Start of TEXT
The election also showed this too me. No one thought that the GOP would lose seats in the Senate this year, at least not until fairly late into the long campaign. All the external factors were against a big D win, and most of them were still present this week. Fortunately for progressives, the policies of the GOP came up and made a bigger impact than any other external factors. Or, in the top race's case, the utter lack of consistent policy ideas beyond "make America better."
Tax Returns - R.I.P. 2012
I think this will end up being the most lasting effect of this campaign. The Romney campaign gambled that the population wouldn't care about his tax returns not being released, and he was right. Despite bucking a longstanding precedent he still won a ton of states and didn't really pay a price for it. Red states still voted for Romney, blue states still voted for Obama, purplish states voted for the incumbent... which is kinda what the polls had been suggesting since... [checks 538] yeah, ever. I really don't think we'll see tax returns brought up on insider vs insider elections unless there is some monumentally positive thing in the releaser's returns. To paraphrase Chris Rock, you're supposed to pay your taxes, what do you want, a cookie?
End of TEXT
Start of RECORDED DATA
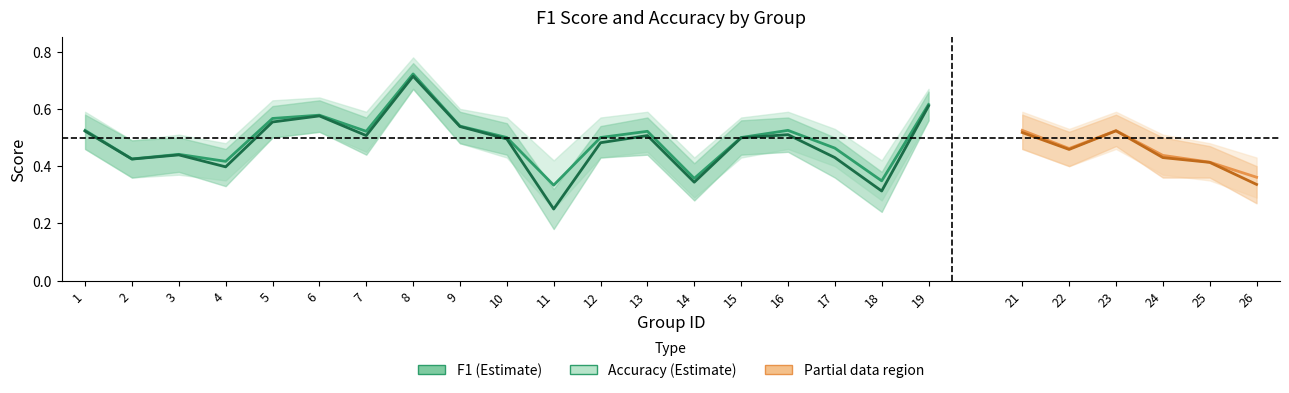

True or false: f1 and accuracy intersect in this chart.

False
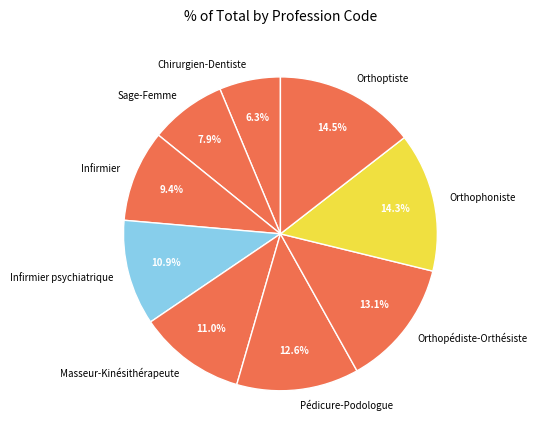

Which category has the smallest portion of the pie?

Chirurgien-Dentiste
End of RECORDED DATA
> **WRITTEN TASK A**:
In the election text, what did the Romney campaign gamble on?
> **WRITTEN TASK B**:
Explain why the election text expects tax returns to stop mattering in future insider vs insider elections.

> **WRITTEN RESPONSE A**:
It gambled that the population wouldn't care about his tax returns not being released.

> **WRITTEN RESPONSE B**:
Romney did not release his returns, which went against a longstanding precedent. Even so, he still won a ton of states and didn't really pay a price for it. So the writer expects returns to come up only if they show something monumentally positive.